Vorerst kein Schuldenerlass

Vor einem Schuldenerlass aber, wie ihn sich der Internationale Währungsfonds wünscht, schrecken die Euroländer noch zurück. Das würde nämlich auf ihre Lasten gehen. Auf nationale Haushalte wird sich das Hilfspaket allerdings auch so auswirken. Der deutsche Finanzminister Wolfgang Schäuble etwa räumte ein, dass es wegen der geplanten Zinssenkung bei Griechenland-Krediten Mindereinnahmen in Höhe von 130 Millionen Euro geben werde.
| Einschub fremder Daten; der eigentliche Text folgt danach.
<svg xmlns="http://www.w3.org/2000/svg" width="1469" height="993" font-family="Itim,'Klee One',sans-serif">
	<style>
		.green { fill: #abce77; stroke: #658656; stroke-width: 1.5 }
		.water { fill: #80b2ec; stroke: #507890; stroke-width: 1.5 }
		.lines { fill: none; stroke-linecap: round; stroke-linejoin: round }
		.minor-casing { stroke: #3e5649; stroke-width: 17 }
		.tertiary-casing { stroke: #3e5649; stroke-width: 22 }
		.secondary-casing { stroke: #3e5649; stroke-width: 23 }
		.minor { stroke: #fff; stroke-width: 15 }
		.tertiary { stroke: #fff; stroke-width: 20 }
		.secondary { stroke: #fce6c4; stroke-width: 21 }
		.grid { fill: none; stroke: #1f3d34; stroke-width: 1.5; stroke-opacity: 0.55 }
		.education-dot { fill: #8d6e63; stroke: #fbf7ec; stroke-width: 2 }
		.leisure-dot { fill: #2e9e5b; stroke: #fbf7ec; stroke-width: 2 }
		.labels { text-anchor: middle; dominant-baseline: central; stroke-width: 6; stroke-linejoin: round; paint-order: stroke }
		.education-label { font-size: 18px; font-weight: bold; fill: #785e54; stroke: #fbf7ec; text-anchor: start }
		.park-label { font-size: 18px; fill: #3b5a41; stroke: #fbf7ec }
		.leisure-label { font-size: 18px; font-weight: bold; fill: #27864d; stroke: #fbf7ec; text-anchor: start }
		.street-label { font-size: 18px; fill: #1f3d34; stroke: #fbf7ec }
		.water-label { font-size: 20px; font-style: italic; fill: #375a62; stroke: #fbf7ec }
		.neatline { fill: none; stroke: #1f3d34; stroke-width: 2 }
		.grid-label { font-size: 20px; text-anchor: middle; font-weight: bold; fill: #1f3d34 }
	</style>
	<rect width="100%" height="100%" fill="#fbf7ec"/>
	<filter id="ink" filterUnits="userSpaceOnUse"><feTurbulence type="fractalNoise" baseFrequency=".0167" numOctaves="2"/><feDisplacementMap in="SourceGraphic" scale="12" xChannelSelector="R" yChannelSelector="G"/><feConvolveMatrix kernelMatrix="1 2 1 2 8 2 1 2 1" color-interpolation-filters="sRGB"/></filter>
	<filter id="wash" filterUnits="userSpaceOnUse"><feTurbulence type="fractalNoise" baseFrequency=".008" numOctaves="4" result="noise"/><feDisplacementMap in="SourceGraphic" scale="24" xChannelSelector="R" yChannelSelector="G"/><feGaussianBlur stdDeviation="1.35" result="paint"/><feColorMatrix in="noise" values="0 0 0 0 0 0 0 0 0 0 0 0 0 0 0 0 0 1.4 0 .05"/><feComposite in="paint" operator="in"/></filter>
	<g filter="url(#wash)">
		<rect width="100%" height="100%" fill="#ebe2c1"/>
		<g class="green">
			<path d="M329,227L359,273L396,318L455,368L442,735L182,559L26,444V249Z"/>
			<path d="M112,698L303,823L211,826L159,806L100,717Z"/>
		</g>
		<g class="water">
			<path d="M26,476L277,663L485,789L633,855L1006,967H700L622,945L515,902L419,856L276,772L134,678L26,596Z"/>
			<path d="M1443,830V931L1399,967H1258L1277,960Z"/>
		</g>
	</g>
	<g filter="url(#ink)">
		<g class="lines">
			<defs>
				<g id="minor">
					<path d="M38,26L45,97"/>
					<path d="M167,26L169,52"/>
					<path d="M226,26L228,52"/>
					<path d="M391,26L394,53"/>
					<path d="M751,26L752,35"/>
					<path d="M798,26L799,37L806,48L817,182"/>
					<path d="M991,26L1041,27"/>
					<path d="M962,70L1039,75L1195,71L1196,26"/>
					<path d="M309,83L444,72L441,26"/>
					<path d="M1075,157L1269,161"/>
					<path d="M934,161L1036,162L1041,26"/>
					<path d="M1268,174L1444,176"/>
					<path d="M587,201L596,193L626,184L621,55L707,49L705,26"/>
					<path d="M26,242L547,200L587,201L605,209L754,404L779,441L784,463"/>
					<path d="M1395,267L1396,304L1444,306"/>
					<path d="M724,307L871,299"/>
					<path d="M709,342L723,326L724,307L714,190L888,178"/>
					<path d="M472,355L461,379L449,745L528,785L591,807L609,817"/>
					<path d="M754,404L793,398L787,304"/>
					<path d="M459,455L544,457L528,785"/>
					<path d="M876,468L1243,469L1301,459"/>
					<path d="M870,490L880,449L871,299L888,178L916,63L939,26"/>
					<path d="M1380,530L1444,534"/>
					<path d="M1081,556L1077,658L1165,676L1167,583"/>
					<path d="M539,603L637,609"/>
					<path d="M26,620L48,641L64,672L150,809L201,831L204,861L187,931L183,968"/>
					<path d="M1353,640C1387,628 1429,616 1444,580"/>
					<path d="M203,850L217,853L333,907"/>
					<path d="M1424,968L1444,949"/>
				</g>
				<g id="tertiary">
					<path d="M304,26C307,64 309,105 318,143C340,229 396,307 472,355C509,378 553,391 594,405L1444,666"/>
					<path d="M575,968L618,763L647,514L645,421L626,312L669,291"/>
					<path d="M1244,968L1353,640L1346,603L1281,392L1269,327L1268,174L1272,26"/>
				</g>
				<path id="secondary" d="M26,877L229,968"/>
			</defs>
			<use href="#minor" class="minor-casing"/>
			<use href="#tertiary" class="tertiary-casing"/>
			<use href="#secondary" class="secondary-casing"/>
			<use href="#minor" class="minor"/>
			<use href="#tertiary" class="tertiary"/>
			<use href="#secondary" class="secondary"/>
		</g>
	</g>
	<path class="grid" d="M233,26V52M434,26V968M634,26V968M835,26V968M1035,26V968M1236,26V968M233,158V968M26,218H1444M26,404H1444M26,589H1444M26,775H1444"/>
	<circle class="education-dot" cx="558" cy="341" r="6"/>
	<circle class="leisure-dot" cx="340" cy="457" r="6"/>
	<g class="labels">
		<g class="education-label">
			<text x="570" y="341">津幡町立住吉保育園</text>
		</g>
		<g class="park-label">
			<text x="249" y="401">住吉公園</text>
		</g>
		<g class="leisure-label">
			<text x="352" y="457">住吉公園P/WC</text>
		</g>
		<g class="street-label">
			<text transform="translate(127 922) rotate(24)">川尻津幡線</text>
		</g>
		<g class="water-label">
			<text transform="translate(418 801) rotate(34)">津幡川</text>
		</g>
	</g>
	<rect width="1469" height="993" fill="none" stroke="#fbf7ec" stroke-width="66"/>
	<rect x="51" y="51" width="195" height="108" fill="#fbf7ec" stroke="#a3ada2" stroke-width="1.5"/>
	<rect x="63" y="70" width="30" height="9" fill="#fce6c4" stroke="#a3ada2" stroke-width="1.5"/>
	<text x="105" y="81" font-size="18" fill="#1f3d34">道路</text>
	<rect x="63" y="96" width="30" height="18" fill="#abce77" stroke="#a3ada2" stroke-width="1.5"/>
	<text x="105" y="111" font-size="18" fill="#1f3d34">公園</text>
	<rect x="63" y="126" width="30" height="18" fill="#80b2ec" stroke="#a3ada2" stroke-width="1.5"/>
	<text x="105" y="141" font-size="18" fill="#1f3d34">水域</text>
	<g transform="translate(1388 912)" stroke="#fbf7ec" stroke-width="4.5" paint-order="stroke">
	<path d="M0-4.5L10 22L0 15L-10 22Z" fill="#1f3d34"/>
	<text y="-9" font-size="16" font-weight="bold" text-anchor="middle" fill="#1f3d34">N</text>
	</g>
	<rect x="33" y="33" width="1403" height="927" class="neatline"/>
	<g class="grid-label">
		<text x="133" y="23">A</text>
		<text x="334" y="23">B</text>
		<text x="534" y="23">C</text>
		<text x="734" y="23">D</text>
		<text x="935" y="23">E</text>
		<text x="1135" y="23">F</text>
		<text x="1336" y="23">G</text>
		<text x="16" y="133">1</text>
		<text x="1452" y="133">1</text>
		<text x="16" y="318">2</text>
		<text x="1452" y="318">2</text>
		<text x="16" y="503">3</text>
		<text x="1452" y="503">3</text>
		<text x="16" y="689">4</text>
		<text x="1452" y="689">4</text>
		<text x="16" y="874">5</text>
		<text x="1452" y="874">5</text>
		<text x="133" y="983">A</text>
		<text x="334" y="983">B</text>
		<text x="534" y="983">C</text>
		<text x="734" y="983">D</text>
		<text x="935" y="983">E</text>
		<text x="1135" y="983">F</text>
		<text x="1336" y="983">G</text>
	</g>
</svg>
Außerdem sollen die Eurostaaten bestimmte Gewinne, die bei der Europäischen Zentralbank anfallen, an Athen weiterreichen, das wiederum das Geld für den Schuldendienst verwenden muss.

Den deutschen Sozialdemokraten ist dies an Information zu wenig. Sie fordern nähere Angaben. Die Folgewirkungen der Einigung seien nämlich unklar, meinte SPD-Fraktionsvorsitzender Frank- Walter Steinmeier. Der Bundestag muss noch über die Finanzhilfen abstimmen. Das Votum könnte sich nun wegen der oppositionellen Einwände verschieben.